WRITTEN INSTRUCTION: Tally the lines in the records below that contain the string "true", treating uppercase and lowercase as different. Give only the number.

Stored entries:
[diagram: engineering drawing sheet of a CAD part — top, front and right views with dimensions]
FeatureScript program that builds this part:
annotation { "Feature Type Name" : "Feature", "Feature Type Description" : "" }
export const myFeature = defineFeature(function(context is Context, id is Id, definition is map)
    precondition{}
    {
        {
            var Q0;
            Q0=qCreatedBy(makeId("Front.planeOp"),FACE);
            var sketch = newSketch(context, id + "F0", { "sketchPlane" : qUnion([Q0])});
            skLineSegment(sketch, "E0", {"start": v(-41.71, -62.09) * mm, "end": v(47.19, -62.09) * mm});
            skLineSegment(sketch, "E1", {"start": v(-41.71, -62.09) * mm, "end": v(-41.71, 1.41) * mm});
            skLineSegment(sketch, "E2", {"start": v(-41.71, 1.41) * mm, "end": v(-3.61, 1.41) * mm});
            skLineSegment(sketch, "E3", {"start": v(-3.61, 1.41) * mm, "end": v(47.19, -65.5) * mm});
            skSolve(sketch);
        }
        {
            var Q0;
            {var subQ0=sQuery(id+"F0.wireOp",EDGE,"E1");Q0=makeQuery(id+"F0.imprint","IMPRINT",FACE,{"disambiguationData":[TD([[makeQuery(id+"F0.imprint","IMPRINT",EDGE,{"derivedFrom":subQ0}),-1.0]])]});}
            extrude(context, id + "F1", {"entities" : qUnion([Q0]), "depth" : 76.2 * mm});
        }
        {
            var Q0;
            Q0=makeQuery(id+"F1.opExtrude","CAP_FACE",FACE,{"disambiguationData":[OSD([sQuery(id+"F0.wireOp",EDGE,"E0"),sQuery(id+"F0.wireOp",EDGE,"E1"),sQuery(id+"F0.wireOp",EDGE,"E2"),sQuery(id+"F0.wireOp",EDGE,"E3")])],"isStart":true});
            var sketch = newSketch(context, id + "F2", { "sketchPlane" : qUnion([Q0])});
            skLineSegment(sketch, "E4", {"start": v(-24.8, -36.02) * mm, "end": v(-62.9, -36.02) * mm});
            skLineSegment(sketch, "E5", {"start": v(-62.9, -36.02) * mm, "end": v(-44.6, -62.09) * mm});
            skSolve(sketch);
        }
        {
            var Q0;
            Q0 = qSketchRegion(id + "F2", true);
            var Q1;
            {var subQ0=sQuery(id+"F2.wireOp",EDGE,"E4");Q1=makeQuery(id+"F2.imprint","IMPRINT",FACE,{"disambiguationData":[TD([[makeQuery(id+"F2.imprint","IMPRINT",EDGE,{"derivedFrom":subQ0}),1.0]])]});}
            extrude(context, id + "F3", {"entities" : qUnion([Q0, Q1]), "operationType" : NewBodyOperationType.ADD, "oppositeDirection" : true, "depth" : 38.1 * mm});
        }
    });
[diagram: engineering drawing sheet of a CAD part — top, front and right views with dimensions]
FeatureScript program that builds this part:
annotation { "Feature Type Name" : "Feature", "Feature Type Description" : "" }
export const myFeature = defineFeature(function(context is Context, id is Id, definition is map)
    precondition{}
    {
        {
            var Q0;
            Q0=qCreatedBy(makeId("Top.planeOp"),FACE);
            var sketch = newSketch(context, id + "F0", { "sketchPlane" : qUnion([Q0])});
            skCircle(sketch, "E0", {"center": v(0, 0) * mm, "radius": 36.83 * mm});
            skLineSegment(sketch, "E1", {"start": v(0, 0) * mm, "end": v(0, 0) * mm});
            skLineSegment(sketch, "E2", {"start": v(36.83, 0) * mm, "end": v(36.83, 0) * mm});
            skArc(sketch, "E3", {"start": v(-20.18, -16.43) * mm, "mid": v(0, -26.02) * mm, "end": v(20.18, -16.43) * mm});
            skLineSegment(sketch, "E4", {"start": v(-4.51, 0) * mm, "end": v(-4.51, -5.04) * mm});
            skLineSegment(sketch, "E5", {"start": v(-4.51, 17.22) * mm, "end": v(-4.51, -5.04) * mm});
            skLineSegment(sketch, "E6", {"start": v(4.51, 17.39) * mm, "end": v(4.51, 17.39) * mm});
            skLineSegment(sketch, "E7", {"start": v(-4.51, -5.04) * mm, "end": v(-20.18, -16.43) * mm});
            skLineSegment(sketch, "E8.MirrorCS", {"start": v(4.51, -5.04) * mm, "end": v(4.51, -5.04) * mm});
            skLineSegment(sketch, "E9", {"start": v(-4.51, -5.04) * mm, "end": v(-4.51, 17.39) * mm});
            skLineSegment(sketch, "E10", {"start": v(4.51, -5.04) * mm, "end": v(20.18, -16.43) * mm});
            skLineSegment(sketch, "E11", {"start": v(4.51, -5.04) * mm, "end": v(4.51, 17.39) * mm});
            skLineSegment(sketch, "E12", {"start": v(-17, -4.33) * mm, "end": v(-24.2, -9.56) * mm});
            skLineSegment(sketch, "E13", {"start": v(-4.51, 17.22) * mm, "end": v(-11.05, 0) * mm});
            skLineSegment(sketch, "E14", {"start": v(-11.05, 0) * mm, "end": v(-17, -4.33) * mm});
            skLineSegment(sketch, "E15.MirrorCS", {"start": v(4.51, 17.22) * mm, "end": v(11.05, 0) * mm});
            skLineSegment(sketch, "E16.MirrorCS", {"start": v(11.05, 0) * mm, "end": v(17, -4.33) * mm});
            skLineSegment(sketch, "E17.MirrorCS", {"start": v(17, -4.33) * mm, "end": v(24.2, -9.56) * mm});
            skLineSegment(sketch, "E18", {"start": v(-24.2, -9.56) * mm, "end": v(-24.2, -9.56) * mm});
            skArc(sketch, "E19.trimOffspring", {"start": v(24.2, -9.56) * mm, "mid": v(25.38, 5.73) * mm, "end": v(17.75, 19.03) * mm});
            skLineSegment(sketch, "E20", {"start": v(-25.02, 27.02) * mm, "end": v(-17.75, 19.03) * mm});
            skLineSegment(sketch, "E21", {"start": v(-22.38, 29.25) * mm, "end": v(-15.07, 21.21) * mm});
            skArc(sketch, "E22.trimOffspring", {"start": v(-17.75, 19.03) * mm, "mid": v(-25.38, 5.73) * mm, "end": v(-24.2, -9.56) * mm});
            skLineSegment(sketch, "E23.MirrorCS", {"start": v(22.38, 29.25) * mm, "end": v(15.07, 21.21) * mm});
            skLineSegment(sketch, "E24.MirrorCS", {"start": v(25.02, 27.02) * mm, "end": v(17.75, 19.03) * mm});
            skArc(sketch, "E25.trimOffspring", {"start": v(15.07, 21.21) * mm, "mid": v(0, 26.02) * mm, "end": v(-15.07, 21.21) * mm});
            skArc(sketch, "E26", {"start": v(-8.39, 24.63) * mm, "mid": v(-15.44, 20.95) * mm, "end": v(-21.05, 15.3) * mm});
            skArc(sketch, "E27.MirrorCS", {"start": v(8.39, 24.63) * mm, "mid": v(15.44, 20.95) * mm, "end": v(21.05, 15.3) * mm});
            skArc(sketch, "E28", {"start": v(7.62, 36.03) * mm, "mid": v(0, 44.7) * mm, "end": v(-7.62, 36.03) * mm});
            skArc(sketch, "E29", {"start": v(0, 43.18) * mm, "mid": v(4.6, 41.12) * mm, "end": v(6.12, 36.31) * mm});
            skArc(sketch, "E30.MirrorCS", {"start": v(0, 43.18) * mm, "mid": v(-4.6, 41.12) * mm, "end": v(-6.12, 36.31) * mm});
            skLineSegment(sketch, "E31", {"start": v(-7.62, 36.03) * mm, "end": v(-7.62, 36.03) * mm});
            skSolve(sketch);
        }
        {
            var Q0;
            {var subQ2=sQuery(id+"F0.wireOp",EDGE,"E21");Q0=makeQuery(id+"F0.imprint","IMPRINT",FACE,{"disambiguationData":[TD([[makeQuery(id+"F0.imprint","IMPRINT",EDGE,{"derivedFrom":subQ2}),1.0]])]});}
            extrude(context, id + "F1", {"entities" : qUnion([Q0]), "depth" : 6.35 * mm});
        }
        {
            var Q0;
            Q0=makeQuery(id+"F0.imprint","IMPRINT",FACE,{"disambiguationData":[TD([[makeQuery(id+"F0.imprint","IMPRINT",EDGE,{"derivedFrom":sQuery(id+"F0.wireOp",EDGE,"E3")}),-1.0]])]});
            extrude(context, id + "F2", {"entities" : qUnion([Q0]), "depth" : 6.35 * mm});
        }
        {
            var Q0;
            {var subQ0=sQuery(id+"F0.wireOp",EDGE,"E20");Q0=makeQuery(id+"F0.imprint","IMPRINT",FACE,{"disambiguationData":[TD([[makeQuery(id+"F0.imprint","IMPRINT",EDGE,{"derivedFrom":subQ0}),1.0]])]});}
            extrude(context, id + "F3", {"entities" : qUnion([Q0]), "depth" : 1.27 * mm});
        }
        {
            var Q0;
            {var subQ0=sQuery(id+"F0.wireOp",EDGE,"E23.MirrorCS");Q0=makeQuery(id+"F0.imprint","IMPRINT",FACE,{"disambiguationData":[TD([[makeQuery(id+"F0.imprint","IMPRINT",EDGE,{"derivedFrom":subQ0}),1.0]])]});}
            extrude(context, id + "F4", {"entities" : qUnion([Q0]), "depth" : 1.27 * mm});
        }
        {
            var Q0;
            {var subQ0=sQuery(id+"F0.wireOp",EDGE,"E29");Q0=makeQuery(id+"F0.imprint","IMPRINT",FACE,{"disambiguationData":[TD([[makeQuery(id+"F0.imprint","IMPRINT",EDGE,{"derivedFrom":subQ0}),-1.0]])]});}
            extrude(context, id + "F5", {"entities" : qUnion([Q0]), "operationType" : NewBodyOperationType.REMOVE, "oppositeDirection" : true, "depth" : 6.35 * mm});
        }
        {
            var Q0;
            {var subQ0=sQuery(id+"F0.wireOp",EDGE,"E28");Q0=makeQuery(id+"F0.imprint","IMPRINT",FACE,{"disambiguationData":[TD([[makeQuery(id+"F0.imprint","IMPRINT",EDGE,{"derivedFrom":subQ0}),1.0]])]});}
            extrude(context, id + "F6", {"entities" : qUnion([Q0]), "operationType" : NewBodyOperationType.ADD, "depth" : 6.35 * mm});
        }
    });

WRITTEN RESPONSE: 4